Cumhurbaşkanı Erdoğan'ın "100'üncü Yılında Dünya Savaşının Belgeleri" konulu etkinlikte "Bugün çok net biçimde görüyoruz ki Birinci Dünya Savaşı aslında hâlâ sona ermiş değil. Savaşın açtığı uzun parantez hâlâ kapanmış değil" içerikli bir konuşma yapması, Prof. Bernard Lewis'in bana aktardığı bir anekdotu yine hatırlattı.
Bernard Lewis Londra Üniversitesi'nin "Oriental ve Afrika Çalışmaları Okulu"ndan mezun olunca tarih kürsüsündeki hocasına gitmiş... "Ben bu kürsüde kalacağım, tarihçi olmak istiyorum" demiş. Hoca hangi yüzyıllara ilgi duyduğunu sorunca da "18'inci ve 19'uncu yüzyıllar" diye cevap vermiş. Bunun üzerine hocası kızmış,
- 18'inci ve 19'uncu yüzyıllar tarihin değil gazeteciliğin ilgi alanına girer. Tarih 17'nci yüzyılın gerisidir, demiş.
64 Osmanlı ülkesi
Cumhurbaşkanı Erdoğan'ın konuşmasında vurguladığı gerçekler, Bernard Lewis'in hocasını doğrular içerikliydi. Bu konuşmanın bazı satırbaşlarını hatırlayalım...
"- Osmanlı devletinin hâkimiyet ve etki sınırları içinde bugün 64 ayrı devlet, bağımsız ülke bulunuyor. Bu 64 ülkenin her birinin bir şekilde Osmanlı arşivlerine işi düşüyor."
- 1'inci Dünya Savaşı'nın bir diğer adı da 'Birinci Paylaşım Savaşı'dır. 'Paylaşım' ifadesi petrolün, Akdeniz ve Süveyş Kanalı ticaret yollarının anahtarını elinde tutan Osmanlı'yı paylaşmak anlamına gelir.
Ortadoğu'yu parçaladılar
- Savaş bu coğrafyadaki halkların arasına koyulan bariyerlerle, kalpleri ve ruhları birbirinden ayırmayı hedeflemişti. Savaşın sonunda imzalanan 'Sykes- Picot Anlaşması' sadece huzursuzluk, kargaşa, acı, gözyaşı ve zulüm getirmiştir.

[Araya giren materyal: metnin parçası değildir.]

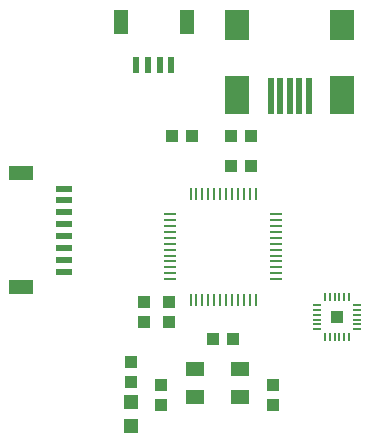
<source format=gtp>
G75*
%MOIN*%
%OFA0B0*%
%FSLAX25Y25*%
%IPPOS*%
%LPD*%
%AMOC8*
5,1,8,0,0,1.08239X$1,22.5*
%
%ADD10R,0.03937X0.04331*%
%ADD11R,0.00787X0.03937*%
%ADD12R,0.03937X0.00787*%
%ADD13R,0.04724X0.07874*%
%ADD14R,0.02362X0.05315*%
%ADD15R,0.00787X0.03150*%
%ADD16R,0.03150X0.00787*%
%ADD17R,0.03937X0.03937*%
%ADD18R,0.07874X0.09843*%
%ADD19R,0.07874X0.12992*%
%ADD20R,0.01969X0.12205*%
%ADD21R,0.06457X0.04882*%
%ADD22R,0.04331X0.03937*%
%ADD23R,0.04724X0.04724*%
%ADD24R,0.07874X0.04724*%
%ADD25R,0.05315X0.02362*%
D10*
X0107250Y0080729D03*
X0107250Y0087421D03*
X0124654Y0102825D03*
X0131346Y0102825D03*
X0144500Y0087421D03*
X0144500Y0080729D03*
X0110000Y0108479D03*
X0110000Y0115171D03*
X0101500Y0115171D03*
X0101500Y0108479D03*
X0130654Y0160575D03*
X0137346Y0160575D03*
X0137346Y0170575D03*
X0130654Y0170575D03*
X0117596Y0170575D03*
X0110904Y0170575D03*
D11*
X0117173Y0151292D03*
X0119142Y0151292D03*
X0121110Y0151292D03*
X0123079Y0151292D03*
X0125047Y0151292D03*
X0127016Y0151292D03*
X0128984Y0151292D03*
X0130953Y0151292D03*
X0132921Y0151292D03*
X0134890Y0151292D03*
X0136858Y0151292D03*
X0138827Y0151292D03*
X0138827Y0115858D03*
X0136858Y0115858D03*
X0134890Y0115858D03*
X0132921Y0115858D03*
X0130953Y0115858D03*
X0128984Y0115858D03*
X0127016Y0115858D03*
X0125047Y0115858D03*
X0123079Y0115858D03*
X0121110Y0115858D03*
X0119142Y0115858D03*
X0117173Y0115858D03*
D12*
X0110283Y0122748D03*
X0110283Y0124717D03*
X0110283Y0126685D03*
X0110283Y0128654D03*
X0110283Y0130622D03*
X0110283Y0132591D03*
X0110283Y0134559D03*
X0110283Y0136528D03*
X0110283Y0138496D03*
X0110283Y0140465D03*
X0110283Y0142433D03*
X0110283Y0144402D03*
X0145717Y0144402D03*
X0145717Y0142433D03*
X0145717Y0140465D03*
X0145717Y0138496D03*
X0145717Y0136528D03*
X0145717Y0134559D03*
X0145717Y0132591D03*
X0145717Y0130622D03*
X0145717Y0128654D03*
X0145717Y0126685D03*
X0145717Y0124717D03*
X0145717Y0122748D03*
D13*
X0115874Y0208494D03*
X0093826Y0208494D03*
D14*
X0098944Y0194025D03*
X0102881Y0194025D03*
X0106819Y0194025D03*
X0110756Y0194025D03*
D15*
X0162063Y0116768D03*
X0163638Y0116768D03*
X0165213Y0116768D03*
X0166787Y0116768D03*
X0168362Y0116768D03*
X0169937Y0116768D03*
X0169937Y0103382D03*
X0168362Y0103382D03*
X0166787Y0103382D03*
X0165213Y0103382D03*
X0163638Y0103382D03*
X0162063Y0103382D03*
D16*
X0159307Y0106138D03*
X0159307Y0107713D03*
X0159307Y0109288D03*
X0159307Y0110862D03*
X0159307Y0112437D03*
X0159307Y0114012D03*
X0172693Y0114012D03*
X0172693Y0112437D03*
X0172693Y0110862D03*
X0172693Y0109288D03*
X0172693Y0107713D03*
X0172693Y0106138D03*
D17*
X0166000Y0110075D03*
D18*
X0167770Y0207386D03*
X0132730Y0207386D03*
D19*
X0132730Y0184158D03*
X0167770Y0184158D03*
D20*
X0156549Y0183764D03*
X0153400Y0183764D03*
X0150250Y0183764D03*
X0147100Y0183764D03*
X0143951Y0183764D03*
D21*
X0133770Y0092839D03*
X0133770Y0083311D03*
X0118730Y0083311D03*
X0118730Y0092839D03*
D22*
X0097250Y0095171D03*
X0097250Y0088479D03*
D23*
X0097250Y0073691D03*
X0097250Y0081959D03*
D24*
X0060531Y0120083D03*
X0060531Y0158067D03*
D25*
X0075000Y0152949D03*
X0075000Y0149012D03*
X0075000Y0145012D03*
X0075000Y0141012D03*
X0075000Y0137012D03*
X0075000Y0133075D03*
X0075000Y0129138D03*
X0075000Y0125201D03*
M02*

</source>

- Bu anlaşmayla belirlenen sınırlar, etnik, dini, mezhep temelli ayrılıkları büyütmek için çizilmişti. Bölgede ve dünyada bu dönemde kurulan kaosa dayalı düzen hâlâ işlemeye devam ediyor."
İçlerine ruh kaçtı
Olaylara bu açıdan baktığınız zaman sadece "Geçen hafta"yı gazeteciliğin ilgi alanı olarak gören anlayışın yurttaki ve dünyadaki gelişmeleri anlamaya da, aktarmaya da yetmeyeceğini görebilirsiniz. Bu arada Türkiye'yi Irak'a ya da Suriye'ye benzetmeye çalışan ve mesela "Açılım Süreci"ni sabote etmeye çalışan içerideki ve dışarıdaki figüranların içlerine, Sykes ile Picot'nun ruhlarının kaçmış olabileceğini de düşünürsünüz.
Pensilvanya örgütü
Akılsız ve bilinçsiz ABD senatörlerine Türkiye'yi kötüleyen mektupları imzalattıran "Pensilvanya Örgütü"nün ajanları, acaba hangi rolü üstlendiklerinin farkındalar mı? Fethullah Gülen mürşidi Said-i Nursi'nin Rusya'daki esaretinden aldığı dersleri değerlendirmek yerine, Pensilvanya'da bir eli yağda bir eli balda ağırlanırken ülkesindekilere beddua ederek, hangi cemaati nereye götürebilir?
Cumhurbaşkanı Erdoğan konuşmasında İngiliz ajan Lawrence'in "Bu savaş, Türklerin askeri gücüne değil, zihinlerine ve kalplerine karşı verilen bir savaştır" demesini hatırlatmıştı. Bu savaşı Pensilvanya'dan sürdürenler ve buradaki uzantıları için ileride acaba tarihçiler ne diyecekler?